L'excès d'humilité ne sied pas bien aux rois,
Et le vainqueur tout seul, doit imposer des lois.
Ville, que les romains ont jadis saccagée,
Rome sera punie, et Carthage vengée ; [860]
Et comme ses remparts n'ont pû nous résister,
Je vaincrai cet orgueil, difficile à dompter.
J'entre dans le jardin ; si devant que j'en sorte,
Vous ne vous résolvez à parler d'autre sorte ;
Sachez (pour me payer d'un temps si mal usé) [865]
Que la force obtiendra, ce qu'on m'a refusé,
Je vous le dis encor, songez-y donc madame.
Ô ciel ! En quel état réduisez-vous mon âme ?
Quoi, faut-il que j'endure un si sensible affront ?
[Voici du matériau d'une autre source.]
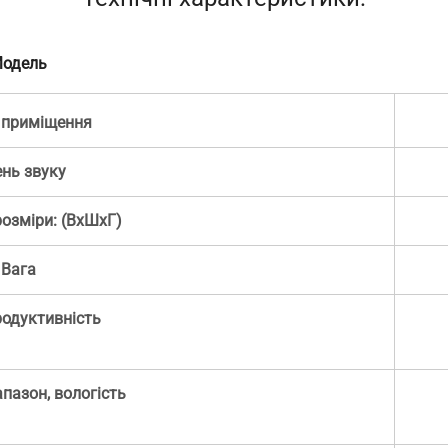
одель
 приміщення
ень звуку
розміри: (ВхШхГ)
Вага
родуктивність
пазон, вологість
J'en ai la mort au sein, et la rougeur au front. [870]
À moi tant d'insolence, à moi tant de menaces !
À moi qui tiens le jour de ces illustres races,
À qui toute la terre obéit si longtemps !
À moi faire aujourd'hui le discours que j'entends !
Moi, me traiter d'esclave, ô fortune ennemie, [875]
Comble-moi de malheurs, mais non pas d'infamie :
Je perds avec le trône, et repos, et bonheur,
Bref, tu m'as tout ravi, mais laisse-moi l'honneur.
Je ne demande point que ma disgrace cesse ;
Je ne veux seulement que mourir en princesse ; [880]
Je ne veux seulement qu'arrêter par ma mort,
L'amour de ce barbare, et son barbare effort.